Laurisa Sastoque

Before, showerheads with their bashfulness
fogged skin parabolas and body hair,
when the sole curvature we had caressed
was the dried shell of a half-gourd submerged

in a tank of still water. We bathed with
the same nonchalance of the creole dog—
to intruders, beast, to siblings, guardian—
who mounted both his paws and caught a sip

of a buddle. For youthful minds, a spring
like Diana’s, devoid of sin, until
Actaeon’s eyes did spy against her will
and tainted three cousins’ liquid playground

with thoughts of impure possibilities
in flying soap bars and hairless armpits.
Oh, how I wish that life were as simple
as back then when canine thought was worth more

than diverging paths, when to flaunt tanned skin
mattered more than the tags on the collars
of our clothes and when my buttocks peering
towel seams meant but a shortage of stitch.

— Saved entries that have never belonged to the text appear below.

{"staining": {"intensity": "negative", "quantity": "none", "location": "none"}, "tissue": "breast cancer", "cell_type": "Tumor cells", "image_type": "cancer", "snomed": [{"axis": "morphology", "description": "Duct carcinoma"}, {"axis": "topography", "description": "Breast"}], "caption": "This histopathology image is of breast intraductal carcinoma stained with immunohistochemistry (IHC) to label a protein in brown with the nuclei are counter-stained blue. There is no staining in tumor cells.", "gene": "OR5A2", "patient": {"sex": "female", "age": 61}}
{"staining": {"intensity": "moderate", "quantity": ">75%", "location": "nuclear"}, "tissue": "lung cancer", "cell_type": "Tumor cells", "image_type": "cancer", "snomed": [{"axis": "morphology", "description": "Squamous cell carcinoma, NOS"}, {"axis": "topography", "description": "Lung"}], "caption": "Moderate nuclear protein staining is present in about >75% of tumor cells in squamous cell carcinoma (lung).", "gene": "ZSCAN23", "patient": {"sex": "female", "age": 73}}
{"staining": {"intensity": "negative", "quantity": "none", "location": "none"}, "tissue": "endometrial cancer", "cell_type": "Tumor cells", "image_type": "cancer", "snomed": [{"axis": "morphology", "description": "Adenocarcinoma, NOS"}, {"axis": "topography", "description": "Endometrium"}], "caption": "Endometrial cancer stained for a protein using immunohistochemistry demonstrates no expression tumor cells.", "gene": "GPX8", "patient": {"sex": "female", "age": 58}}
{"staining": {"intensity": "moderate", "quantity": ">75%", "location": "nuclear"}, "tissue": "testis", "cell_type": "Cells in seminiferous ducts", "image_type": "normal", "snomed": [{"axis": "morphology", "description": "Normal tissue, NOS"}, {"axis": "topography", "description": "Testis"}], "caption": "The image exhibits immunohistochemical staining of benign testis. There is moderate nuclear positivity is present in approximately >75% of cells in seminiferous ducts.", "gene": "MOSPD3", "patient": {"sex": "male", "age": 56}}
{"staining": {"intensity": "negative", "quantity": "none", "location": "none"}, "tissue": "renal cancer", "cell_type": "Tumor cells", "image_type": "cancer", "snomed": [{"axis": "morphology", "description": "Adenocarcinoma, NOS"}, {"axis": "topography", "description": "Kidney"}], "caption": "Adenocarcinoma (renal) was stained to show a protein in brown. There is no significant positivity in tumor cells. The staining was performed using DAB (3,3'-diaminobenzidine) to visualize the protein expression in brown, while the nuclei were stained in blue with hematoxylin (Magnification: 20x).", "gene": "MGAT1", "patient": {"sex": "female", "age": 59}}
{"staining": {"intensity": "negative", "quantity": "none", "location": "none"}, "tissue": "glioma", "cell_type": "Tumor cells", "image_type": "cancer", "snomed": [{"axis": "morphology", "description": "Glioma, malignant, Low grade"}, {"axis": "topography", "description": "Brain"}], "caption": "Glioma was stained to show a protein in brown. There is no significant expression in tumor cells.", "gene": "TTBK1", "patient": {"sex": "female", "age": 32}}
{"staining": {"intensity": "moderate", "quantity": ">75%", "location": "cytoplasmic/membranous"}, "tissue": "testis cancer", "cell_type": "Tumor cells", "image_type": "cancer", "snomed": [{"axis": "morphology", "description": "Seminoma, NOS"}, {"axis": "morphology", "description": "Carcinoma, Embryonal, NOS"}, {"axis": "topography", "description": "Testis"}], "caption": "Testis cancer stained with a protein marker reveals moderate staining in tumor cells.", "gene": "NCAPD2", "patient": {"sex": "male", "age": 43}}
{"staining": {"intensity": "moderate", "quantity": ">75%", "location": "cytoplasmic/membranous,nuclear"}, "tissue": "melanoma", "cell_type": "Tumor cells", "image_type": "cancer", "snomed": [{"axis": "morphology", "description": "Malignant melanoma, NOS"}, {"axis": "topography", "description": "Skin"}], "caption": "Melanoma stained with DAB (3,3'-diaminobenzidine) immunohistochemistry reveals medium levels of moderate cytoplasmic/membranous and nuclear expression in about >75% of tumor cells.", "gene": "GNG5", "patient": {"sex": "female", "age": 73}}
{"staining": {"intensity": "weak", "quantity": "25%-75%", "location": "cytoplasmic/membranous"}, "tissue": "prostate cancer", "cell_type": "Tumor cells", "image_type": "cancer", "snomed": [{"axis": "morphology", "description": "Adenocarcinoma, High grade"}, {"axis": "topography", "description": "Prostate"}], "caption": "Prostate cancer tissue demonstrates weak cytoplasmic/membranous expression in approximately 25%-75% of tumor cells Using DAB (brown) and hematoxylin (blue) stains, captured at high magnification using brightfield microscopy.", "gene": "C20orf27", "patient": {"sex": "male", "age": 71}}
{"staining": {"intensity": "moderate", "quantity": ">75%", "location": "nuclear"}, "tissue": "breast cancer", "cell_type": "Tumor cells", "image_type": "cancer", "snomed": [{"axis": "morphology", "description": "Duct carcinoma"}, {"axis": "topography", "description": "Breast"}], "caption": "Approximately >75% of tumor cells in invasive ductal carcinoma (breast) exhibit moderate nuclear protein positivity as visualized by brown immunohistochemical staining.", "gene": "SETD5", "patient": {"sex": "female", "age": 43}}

Simple as a few rolled r’s from my grandma’s
sewing machine, as ten people sleeping
in a two-bedroom shack, as crunching up
thin covers at the whistles of nighttime
and scraping sugar cane to top slices
of lemons—they grew on a dwarfish tree,

behind the window of my grandpa’s room,
where serpents could roam unseen and flee from
the dripping fangs of Pancho the old dog,
before a red frog’s bite poisoned his blood.

Back when the land of sunrises was home,
bathing in the fount of Joropo sound
reminded us of the breeze after six,
when we sat around a dinner table:
wooden for adults, plastic for us kids.

When asked about the inspiration for this piece, Laurisa said, “Thanks to the pandemic, I have had to travel to my grandparents’ town several times. Their house brought back many memories of me and my cousins when we were kids. In such a modest place, we found adventures in the simplest things. This made me realize how, as we grow up, we overcomplicate our lives and cease to find joy in our surroundings. I wrote this poem as a nostalgic ode to better times and as a tribute to the place that instilled many of my values in me.”